## Prompt
What you print should match the entries exactly, only without the pictures.

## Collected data
┌──

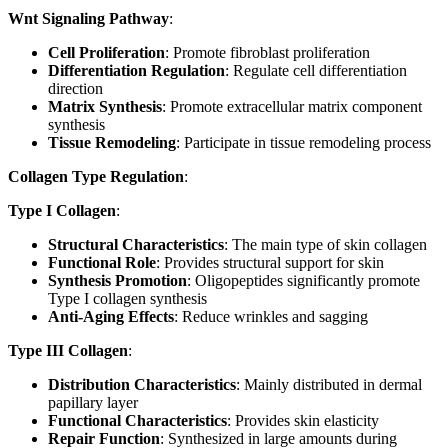
Wnt Signaling Pathway
:
Cell Proliferation
: Promote fibroblast proliferation
Differentiation Regulation
: Regulate cell differentiation
direction
Matrix Synthesis
: Promote extracellular matrix component
synthesis
Tissue Remodeling
: Participate in tissue remodeling process
Collagen Type Regulation
:
Type I Collagen
:
Structural Characteristics
: The main type of skin collagen
Functional Role
: Provides structural support for skin
Synthesis Promotion
: Oligopeptides significantly promote
Type I collagen synthesis
Anti-Aging Effects
: Reduce wrinkles and sagging
Type III Collagen
:
Distribution Characteristics
: Mainly distributed in dermal
papillary layer
Functional Characteristics
: Provides skin elasticity
Repair Function
: Synthesized in large amounts during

└──

## Result
Wnt Signaling Pathway
:
Cell Proliferation
: Promote fibroblast proliferation
Differentiation Regulation
: Regulate cell differentiation
direction
Matrix Synthesis
: Promote extracellular matrix component
synthesis
Tissue Remodeling
: Participate in tissue remodeling process
Collagen Type Regulation
:
Type I Collagen
:
Structural Characteristics
: The main type of skin collagen
Functional Role
: Provides structural support for skin
Synthesis Promotion
: Oligopeptides significantly promote
Type I collagen synthesis
Anti-Aging Effects
: Reduce wrinkles and sagging
Type III Collagen
:
Distribution Characteristics
: Mainly distributed in dermal
papillary layer
Functional Characteristics
: Provides skin elasticity
Repair Function
: Synthesized in large amounts during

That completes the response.